_PROBLEM TO WORK ON_
Each record is to be repeated exactly as it stands below.

======== AVAILABLE DATA

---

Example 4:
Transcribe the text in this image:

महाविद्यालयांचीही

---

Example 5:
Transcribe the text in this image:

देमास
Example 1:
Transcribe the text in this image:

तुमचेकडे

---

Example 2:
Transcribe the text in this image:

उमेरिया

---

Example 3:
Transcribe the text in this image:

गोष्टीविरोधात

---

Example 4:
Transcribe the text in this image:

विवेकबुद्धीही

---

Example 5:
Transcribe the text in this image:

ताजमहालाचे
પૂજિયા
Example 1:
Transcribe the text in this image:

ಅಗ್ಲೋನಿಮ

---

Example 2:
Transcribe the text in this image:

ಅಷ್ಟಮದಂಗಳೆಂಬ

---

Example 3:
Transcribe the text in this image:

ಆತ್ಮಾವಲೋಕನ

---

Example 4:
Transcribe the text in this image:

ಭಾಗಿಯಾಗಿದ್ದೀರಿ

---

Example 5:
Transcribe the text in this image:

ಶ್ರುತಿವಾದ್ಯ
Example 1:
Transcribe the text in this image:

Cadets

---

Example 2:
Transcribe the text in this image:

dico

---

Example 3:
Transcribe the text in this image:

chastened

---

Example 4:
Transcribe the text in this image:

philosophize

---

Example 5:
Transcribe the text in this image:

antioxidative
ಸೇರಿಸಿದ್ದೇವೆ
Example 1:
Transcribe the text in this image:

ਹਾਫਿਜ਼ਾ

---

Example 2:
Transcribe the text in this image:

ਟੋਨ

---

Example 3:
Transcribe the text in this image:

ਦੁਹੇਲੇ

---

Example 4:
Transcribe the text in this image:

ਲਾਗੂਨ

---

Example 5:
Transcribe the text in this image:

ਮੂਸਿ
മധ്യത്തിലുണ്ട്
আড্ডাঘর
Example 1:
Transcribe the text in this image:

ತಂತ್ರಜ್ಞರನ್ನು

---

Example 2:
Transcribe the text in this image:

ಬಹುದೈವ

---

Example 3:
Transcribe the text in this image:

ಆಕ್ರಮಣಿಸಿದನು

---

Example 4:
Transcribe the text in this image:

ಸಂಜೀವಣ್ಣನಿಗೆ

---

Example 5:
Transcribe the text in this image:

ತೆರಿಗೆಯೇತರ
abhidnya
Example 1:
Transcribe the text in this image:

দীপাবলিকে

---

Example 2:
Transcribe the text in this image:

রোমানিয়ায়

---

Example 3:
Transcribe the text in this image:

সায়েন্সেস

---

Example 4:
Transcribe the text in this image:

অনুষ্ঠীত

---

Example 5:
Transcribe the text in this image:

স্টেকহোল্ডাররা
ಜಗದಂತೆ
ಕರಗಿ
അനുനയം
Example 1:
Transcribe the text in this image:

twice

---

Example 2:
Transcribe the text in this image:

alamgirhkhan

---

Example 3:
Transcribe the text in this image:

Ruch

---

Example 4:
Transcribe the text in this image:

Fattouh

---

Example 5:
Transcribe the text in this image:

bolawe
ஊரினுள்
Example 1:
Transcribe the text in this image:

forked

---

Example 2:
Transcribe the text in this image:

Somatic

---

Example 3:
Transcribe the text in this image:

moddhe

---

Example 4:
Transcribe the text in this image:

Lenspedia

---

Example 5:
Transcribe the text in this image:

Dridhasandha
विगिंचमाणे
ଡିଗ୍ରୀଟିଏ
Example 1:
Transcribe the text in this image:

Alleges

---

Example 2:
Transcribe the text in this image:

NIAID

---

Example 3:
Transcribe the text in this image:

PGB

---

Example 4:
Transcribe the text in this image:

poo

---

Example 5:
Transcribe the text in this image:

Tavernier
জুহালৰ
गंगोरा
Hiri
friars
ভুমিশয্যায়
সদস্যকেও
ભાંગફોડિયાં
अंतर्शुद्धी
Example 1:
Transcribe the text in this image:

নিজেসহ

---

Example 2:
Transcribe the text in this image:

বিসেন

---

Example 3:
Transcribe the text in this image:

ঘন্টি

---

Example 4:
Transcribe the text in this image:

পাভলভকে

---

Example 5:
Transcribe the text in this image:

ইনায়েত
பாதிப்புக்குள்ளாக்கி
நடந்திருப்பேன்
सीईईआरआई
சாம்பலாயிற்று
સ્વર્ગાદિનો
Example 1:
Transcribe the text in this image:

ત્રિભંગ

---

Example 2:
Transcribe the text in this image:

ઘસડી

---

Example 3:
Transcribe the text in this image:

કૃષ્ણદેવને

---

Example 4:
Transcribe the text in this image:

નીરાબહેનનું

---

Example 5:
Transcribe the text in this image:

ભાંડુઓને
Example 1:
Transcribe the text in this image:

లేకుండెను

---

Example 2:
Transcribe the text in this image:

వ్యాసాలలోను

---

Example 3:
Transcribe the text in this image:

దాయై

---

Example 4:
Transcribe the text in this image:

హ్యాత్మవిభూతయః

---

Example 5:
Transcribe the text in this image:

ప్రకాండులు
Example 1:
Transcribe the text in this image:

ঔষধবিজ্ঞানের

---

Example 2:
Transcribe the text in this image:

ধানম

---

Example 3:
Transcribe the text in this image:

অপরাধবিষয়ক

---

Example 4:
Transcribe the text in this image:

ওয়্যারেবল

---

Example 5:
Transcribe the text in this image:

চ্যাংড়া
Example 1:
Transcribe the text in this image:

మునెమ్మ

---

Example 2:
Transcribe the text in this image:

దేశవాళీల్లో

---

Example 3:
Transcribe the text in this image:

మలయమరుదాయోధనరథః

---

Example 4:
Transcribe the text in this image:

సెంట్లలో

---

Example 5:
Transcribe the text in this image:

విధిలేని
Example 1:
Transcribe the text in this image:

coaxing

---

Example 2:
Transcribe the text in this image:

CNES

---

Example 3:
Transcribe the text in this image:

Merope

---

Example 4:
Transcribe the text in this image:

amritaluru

================

_EXERCISE RESPONSE_
---

Example 4:
Transcribe the text in this image:

महाविद्यालयांचीही

---

Example 5:
Transcribe the text in this image:

देमास
Example 1:
Transcribe the text in this image:

तुमचेकडे

---

Example 2:
Transcribe the text in this image:

उमेरिया

---

Example 3:
Transcribe the text in this image:

गोष्टीविरोधात

---

Example 4:
Transcribe the text in this image:

विवेकबुद्धीही

---

Example 5:
Transcribe the text in this image:

ताजमहालाचे
પૂજિયા
Example 1:
Transcribe the text in this image:

ಅಗ್ಲೋನಿಮ

---

Example 2:
Transcribe the text in this image:

ಅಷ್ಟಮದಂಗಳೆಂಬ

---

Example 3:
Transcribe the text in this image:

ಆತ್ಮಾವಲೋಕನ

---

Example 4:
Transcribe the text in this image:

ಭಾಗಿಯಾಗಿದ್ದೀರಿ

---

Example 5:
Transcribe the text in this image:

ಶ್ರುತಿವಾದ್ಯ
Example 1:
Transcribe the text in this image:

Cadets

---

Example 2:
Transcribe the text in this image:

dico

---

Example 3:
Transcribe the text in this image:

chastened

---

Example 4:
Transcribe the text in this image:

philosophize

---

Example 5:
Transcribe the text in this image:

antioxidative
ಸೇರಿಸಿದ್ದೇವೆ
Example 1:
Transcribe the text in this image:

ਹਾਫਿਜ਼ਾ

---

Example 2:
Transcribe the text in this image:

ਟੋਨ

---

Example 3:
Transcribe the text in this image:

ਦੁਹੇਲੇ

---

Example 4:
Transcribe the text in this image:

ਲਾਗੂਨ

---

Example 5:
Transcribe the text in this image:

ਮੂਸਿ
മധ്യത്തിലുണ്ട്
আড্ডাঘর
Example 1:
Transcribe the text in this image:

ತಂತ್ರಜ್ಞರನ್ನು

---

Example 2:
Transcribe the text in this image:

ಬಹುದೈವ

---

Example 3:
Transcribe the text in this image:

ಆಕ್ರಮಣಿಸಿದನು

---

Example 4:
Transcribe the text in this image:

ಸಂಜೀವಣ್ಣನಿಗೆ

---

Example 5:
Transcribe the text in this image:

ತೆರಿಗೆಯೇತರ
abhidnya
Example 1:
Transcribe the text in this image:

দীপাবলিকে

---

Example 2:
Transcribe the text in this image:

রোমানিয়ায়

---

Example 3:
Transcribe the text in this image:

সায়েন্সেস

---

Example 4:
Transcribe the text in this image:

অনুষ্ঠীত

---

Example 5:
Transcribe the text in this image:

স্টেকহোল্ডাররা
ಜಗದಂತೆ
ಕರಗಿ
അനുനയം
Example 1:
Transcribe the text in this image:

twice

---

Example 2:
Transcribe the text in this image:

alamgirhkhan

---

Example 3:
Transcribe the text in this image:

Ruch

---

Example 4:
Transcribe the text in this image:

Fattouh

---

Example 5:
Transcribe the text in this image:

bolawe
ஊரினுள்
Example 1:
Transcribe the text in this image:

forked

---

Example 2:
Transcribe the text in this image:

Somatic

---

Example 3:
Transcribe the text in this image:

moddhe

---

Example 4:
Transcribe the text in this image:

Lenspedia

---

Example 5:
Transcribe the text in this image:

Dridhasandha
विगिंचमाणे
ଡିଗ୍ରୀଟିଏ
Example 1:
Transcribe the text in this image:

Alleges

---

Example 2:
Transcribe the text in this image:

NIAID

---

Example 3:
Transcribe the text in this image:

PGB

---

Example 4:
Transcribe the text in this image:

poo

---

Example 5:
Transcribe the text in this image:

Tavernier
জুহালৰ
गंगोरा
Hiri
friars
ভুমিশয্যায়
সদস্যকেও
ભાંગફોડિયાં
अंतर्शुद्धी
Example 1:
Transcribe the text in this image:

নিজেসহ

---

Example 2:
Transcribe the text in this image:

বিসেন

---

Example 3:
Transcribe the text in this image:

ঘন্টি

---

Example 4:
Transcribe the text in this image:

পাভলভকে

---

Example 5:
Transcribe the text in this image:

ইনায়েত
பாதிப்புக்குள்ளாக்கி
நடந்திருப்பேன்
सीईईआरआई
சாம்பலாயிற்று
સ્વર્ગાદિનો
Example 1:
Transcribe the text in this image:

ત્રિભંગ

---

Example 2:
Transcribe the text in this image:

ઘસડી

---

Example 3:
Transcribe the text in this image:

કૃષ્ણદેવને

---

Example 4:
Transcribe the text in this image:

નીરાબહેનનું

---

Example 5:
Transcribe the text in this image:

ભાંડુઓને
Example 1:
Transcribe the text in this image:

లేకుండెను

---

Example 2:
Transcribe the text in this image:

వ్యాసాలలోను

---

Example 3:
Transcribe the text in this image:

దాయై

---

Example 4:
Transcribe the text in this image:

హ్యాత్మవిభూతయః

---

Example 5:
Transcribe the text in this image:

ప్రకాండులు
Example 1:
Transcribe the text in this image:

ঔষধবিজ্ঞানের

---

Example 2:
Transcribe the text in this image:

ধানম

---

Example 3:
Transcribe the text in this image:

অপরাধবিষয়ক

---

Example 4:
Transcribe the text in this image:

ওয়্যারেবল

---

Example 5:
Transcribe the text in this image:

চ্যাংড়া
Example 1:
Transcribe the text in this image:

మునెమ్మ

---

Example 2:
Transcribe the text in this image:

దేశవాళీల్లో

---

Example 3:
Transcribe the text in this image:

మలయమరుదాయోధనరథః

---

Example 4:
Transcribe the text in this image:

సెంట్లలో

---

Example 5:
Transcribe the text in this image:

విధిలేని
Example 1:
Transcribe the text in this image:

coaxing

---

Example 2:
Transcribe the text in this image:

CNES

---

Example 3:
Transcribe the text in this image:

Merope

---

Example 4:
Transcribe the text in this image:

amritaluru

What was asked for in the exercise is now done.